(WORK ORDER): Each record below needs to be retyped exactly.

BEGIN DATASET EXCERPTS

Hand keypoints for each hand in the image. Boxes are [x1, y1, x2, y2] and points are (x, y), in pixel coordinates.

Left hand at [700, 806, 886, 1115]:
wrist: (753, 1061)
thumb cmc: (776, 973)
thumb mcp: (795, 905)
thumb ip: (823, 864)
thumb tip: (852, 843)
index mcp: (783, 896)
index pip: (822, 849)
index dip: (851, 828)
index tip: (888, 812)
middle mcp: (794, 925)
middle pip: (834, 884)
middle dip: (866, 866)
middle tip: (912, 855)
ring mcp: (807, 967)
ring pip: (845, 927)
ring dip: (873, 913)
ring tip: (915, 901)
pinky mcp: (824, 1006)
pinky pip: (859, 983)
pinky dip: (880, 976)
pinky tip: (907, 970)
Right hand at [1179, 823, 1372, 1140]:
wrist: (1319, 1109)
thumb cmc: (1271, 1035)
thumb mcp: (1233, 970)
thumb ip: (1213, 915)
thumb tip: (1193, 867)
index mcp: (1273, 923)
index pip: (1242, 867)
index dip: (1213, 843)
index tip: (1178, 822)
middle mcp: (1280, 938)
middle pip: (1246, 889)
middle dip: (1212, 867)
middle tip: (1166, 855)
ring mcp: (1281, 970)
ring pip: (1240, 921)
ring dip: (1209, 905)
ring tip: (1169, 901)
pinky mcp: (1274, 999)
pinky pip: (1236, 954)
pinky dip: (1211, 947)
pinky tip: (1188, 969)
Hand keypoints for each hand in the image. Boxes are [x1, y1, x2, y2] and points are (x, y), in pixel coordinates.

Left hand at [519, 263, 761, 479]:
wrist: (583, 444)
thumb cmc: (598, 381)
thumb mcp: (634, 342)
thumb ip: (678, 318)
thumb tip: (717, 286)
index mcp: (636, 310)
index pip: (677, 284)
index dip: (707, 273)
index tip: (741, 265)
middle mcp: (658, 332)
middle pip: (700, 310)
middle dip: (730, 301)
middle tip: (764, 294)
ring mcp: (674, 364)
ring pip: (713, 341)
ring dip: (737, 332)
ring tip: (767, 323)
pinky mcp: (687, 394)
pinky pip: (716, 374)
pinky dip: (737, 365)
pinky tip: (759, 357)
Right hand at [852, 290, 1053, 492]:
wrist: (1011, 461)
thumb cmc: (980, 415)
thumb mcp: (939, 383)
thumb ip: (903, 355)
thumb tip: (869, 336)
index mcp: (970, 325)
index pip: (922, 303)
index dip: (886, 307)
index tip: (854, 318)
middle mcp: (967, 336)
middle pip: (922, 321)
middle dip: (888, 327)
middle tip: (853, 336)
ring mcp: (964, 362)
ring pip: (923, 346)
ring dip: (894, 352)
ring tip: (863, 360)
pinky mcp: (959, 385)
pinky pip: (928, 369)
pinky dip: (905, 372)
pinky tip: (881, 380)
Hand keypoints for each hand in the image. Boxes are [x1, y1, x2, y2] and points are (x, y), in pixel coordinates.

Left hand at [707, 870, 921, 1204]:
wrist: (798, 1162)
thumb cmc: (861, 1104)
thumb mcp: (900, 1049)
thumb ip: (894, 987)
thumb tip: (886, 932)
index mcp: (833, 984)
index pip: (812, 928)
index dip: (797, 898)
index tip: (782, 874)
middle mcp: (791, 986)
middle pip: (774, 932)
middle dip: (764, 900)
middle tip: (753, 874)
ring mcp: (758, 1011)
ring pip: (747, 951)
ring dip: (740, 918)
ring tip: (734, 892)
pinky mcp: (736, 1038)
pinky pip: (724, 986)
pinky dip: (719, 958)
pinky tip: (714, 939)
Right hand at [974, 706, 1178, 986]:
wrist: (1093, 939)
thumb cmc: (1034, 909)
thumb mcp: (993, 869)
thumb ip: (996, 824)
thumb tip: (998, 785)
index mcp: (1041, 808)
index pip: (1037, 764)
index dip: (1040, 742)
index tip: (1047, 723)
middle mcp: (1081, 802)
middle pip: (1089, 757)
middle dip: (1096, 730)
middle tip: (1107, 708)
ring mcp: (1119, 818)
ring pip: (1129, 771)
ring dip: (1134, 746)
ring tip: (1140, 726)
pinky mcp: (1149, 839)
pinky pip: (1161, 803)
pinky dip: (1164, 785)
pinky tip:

END DATASET EXCERPTS

(EXERCISE SOLUTION):
Hand keypoints for each hand in the image. Boxes are [x1, y1, x2, y2] and points are (x, y), in pixel coordinates.

Left hand at [700, 806, 886, 1115]:
wrist: (753, 1061)
thumb cmc: (776, 973)
thumb mcp: (795, 905)
thumb ip: (823, 864)
thumb tip: (852, 843)
index mcp: (783, 896)
index pip: (822, 849)
index dip: (851, 828)
index tip: (888, 812)
middle mcp: (794, 925)
middle pip: (834, 884)
middle dip: (866, 866)
middle tip: (912, 855)
ring mcp: (807, 967)
ring pip: (845, 927)
ring dip: (873, 913)
ring tip: (915, 901)
pinky mcp: (824, 1006)
pinky pip: (859, 983)
pinky dip: (880, 976)
pinky tip: (907, 970)
Right hand at [1179, 823, 1372, 1140]:
wrist: (1319, 1109)
thumb cmc: (1271, 1035)
thumb mcp: (1233, 970)
thumb ip: (1213, 915)
thumb tip: (1193, 867)
index mcp: (1273, 923)
index pip: (1242, 867)
index dip: (1213, 843)
index tip: (1178, 822)
middle mcp: (1280, 938)
middle pip: (1246, 889)
middle dip: (1212, 867)
middle tip: (1166, 855)
ring mcp: (1281, 970)
ring pip: (1240, 921)
ring dip: (1209, 905)
ring tip: (1169, 901)
pinky mcp: (1274, 999)
pinky pip: (1236, 954)
pinky dip: (1211, 947)
pinky tip: (1188, 969)
Hand keypoints for each hand in the image. Boxes are [x1, y1, x2, y2] and points are (x, y), in pixel coordinates.

Left hand at [519, 263, 761, 479]:
wrist: (583, 444)
thumb cmc: (598, 381)
thumb mcp: (634, 342)
thumb ip: (678, 318)
thumb tip: (717, 286)
index mcp: (636, 310)
index pip: (677, 284)
index dip: (707, 273)
index tip: (741, 265)
middle mcp: (658, 332)
middle pip: (700, 310)
middle dip: (730, 301)
middle tip: (764, 294)
ring mcp: (674, 364)
ring pip: (713, 341)
ring dip: (737, 332)
ring tip: (767, 323)
pinky mcp: (687, 394)
pinky pip: (716, 374)
pinky dip: (737, 365)
pinky tip: (759, 357)
Right hand at [852, 290, 1053, 492]:
wrist: (1011, 461)
thumb cmc: (980, 415)
thumb mcp: (939, 383)
thumb ip: (903, 355)
thumb tip: (869, 336)
index mcp: (970, 325)
index pip: (922, 303)
index dip: (886, 307)
index tip: (854, 318)
middle mcp: (967, 336)
middle pip: (922, 321)
middle dip: (888, 327)
middle tip: (853, 336)
ring mcp: (964, 362)
ring pip: (923, 346)
ring dip: (894, 352)
ring tip: (863, 360)
pinky mcp: (959, 385)
pinky pip: (928, 369)
pinky dip: (905, 372)
pinky tip: (881, 380)
Hand keypoints for each hand in the image. Boxes are [x1, y1, x2, y2] and points are (x, y), in pixel coordinates.

Left hand at [707, 870, 921, 1204]:
wrist: (798, 1162)
thumb cmc: (861, 1104)
thumb mcp: (900, 1049)
thumb ip: (894, 987)
thumb tip: (886, 932)
index mcp: (833, 984)
index pip: (812, 928)
index dip: (797, 898)
index tip: (782, 874)
middle mcp: (791, 986)
middle pip: (774, 932)
middle dip: (764, 900)
middle tip: (753, 874)
ring mcp: (758, 1011)
ring pip: (747, 951)
ring dip: (740, 918)
ring tip: (734, 892)
pinky mcp: (736, 1038)
pinky pip: (724, 986)
pinky dip: (719, 958)
pinky tip: (714, 939)
Right hand at [974, 706, 1178, 986]:
wrist: (1093, 939)
thumb cmc: (1034, 909)
thumb mcp: (993, 869)
thumb ip: (996, 824)
thumb tip: (998, 785)
index mcp: (1041, 808)
index pip: (1037, 764)
index dip: (1040, 742)
index tip: (1047, 723)
middle mcp: (1081, 802)
middle pip: (1089, 757)
middle dip: (1096, 730)
middle tip: (1107, 708)
ring mcp: (1119, 818)
ring pip: (1129, 771)
ring dip: (1134, 746)
ring tip: (1140, 726)
pinky mcp: (1149, 839)
pinky pip: (1161, 803)
pinky dip: (1164, 785)
pinky tip:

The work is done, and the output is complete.